**Your task:**
List, from the lines below, each one with "infância" in it.
Segment Start: Material for this task
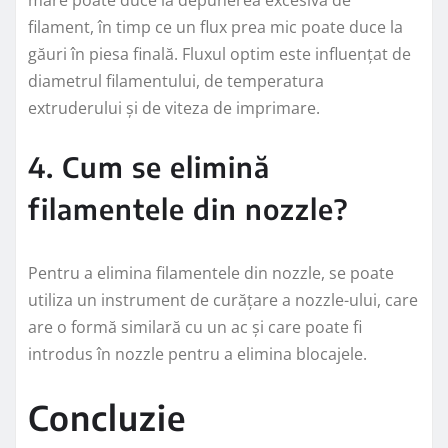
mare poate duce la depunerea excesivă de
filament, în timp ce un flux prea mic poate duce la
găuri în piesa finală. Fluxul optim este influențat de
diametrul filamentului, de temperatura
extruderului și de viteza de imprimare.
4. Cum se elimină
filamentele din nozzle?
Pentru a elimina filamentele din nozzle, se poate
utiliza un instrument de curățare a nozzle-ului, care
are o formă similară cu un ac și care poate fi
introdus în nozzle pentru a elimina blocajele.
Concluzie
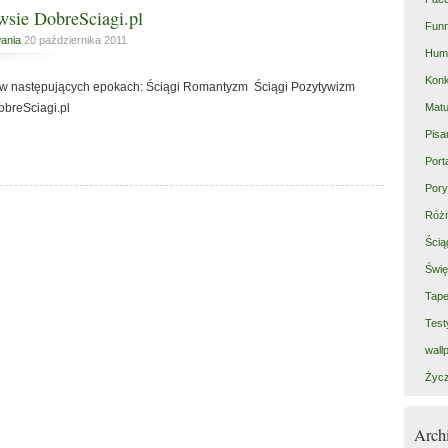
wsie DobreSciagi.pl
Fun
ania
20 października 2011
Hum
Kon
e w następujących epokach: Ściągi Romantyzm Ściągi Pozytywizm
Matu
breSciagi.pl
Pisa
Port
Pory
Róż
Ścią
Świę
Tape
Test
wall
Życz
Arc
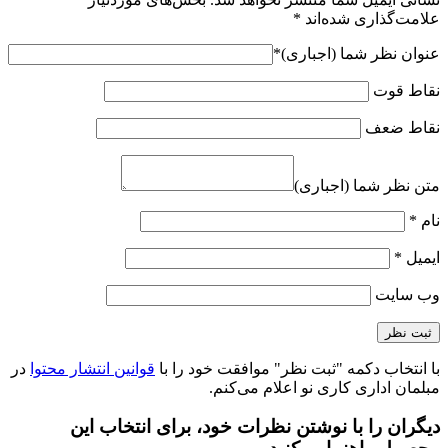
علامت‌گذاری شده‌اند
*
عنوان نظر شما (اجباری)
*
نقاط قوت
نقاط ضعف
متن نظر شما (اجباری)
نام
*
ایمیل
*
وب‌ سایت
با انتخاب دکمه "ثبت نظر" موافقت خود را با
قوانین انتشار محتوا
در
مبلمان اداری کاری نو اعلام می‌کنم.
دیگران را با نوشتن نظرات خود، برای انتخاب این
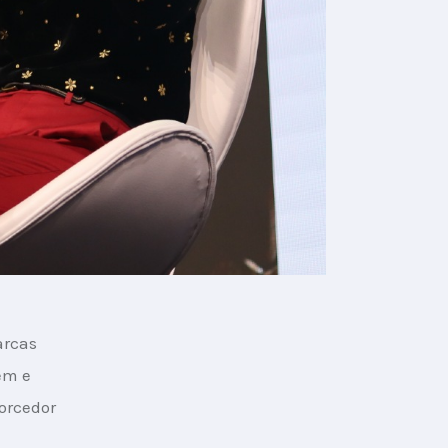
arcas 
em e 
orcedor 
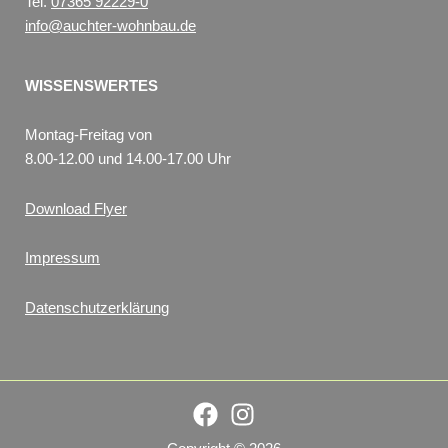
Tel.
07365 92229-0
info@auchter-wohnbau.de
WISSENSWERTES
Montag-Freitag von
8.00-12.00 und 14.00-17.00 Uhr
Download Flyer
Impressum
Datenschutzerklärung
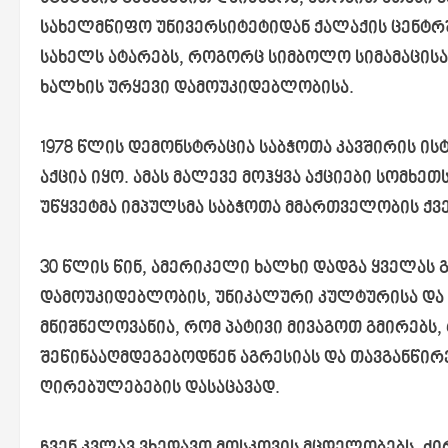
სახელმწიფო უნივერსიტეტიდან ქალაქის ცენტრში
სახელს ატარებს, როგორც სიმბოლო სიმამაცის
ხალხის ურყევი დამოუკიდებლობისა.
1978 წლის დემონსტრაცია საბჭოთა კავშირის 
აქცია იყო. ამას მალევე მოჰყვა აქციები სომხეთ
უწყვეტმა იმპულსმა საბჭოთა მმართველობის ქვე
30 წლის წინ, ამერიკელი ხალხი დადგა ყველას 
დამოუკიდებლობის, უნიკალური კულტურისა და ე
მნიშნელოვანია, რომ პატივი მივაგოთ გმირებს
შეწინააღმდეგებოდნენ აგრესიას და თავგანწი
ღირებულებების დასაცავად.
Segment End: Material for this task
Segment Start: Material for this task
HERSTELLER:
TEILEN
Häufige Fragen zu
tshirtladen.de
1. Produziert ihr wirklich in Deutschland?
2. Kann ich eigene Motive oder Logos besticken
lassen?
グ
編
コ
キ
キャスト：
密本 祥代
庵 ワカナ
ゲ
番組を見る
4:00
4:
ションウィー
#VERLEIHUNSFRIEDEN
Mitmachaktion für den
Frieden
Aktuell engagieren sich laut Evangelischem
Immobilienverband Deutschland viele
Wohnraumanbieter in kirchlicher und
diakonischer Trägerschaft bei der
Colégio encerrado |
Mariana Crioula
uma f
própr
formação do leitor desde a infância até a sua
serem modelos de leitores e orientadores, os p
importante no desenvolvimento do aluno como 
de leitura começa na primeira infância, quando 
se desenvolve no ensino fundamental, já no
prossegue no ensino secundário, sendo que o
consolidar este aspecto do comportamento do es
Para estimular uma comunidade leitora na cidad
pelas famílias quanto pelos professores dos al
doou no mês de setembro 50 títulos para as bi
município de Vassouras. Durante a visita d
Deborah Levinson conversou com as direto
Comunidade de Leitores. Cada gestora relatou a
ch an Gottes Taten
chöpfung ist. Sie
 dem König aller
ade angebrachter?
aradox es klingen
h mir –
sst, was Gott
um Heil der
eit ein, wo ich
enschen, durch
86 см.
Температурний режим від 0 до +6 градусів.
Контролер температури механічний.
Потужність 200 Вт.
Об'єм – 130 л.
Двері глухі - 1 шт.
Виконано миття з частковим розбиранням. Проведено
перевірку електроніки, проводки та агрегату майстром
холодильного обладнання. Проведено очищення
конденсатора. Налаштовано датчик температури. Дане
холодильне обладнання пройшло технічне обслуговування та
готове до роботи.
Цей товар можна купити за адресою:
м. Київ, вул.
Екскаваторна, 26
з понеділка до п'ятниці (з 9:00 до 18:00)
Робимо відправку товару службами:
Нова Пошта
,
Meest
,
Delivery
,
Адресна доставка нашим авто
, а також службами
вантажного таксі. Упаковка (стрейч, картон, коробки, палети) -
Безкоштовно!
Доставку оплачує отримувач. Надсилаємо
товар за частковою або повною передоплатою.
Segment End: Material for this task
**Response:**
formação do leitor desde a infância até a sua
de leitura começa na primeira infância, quando 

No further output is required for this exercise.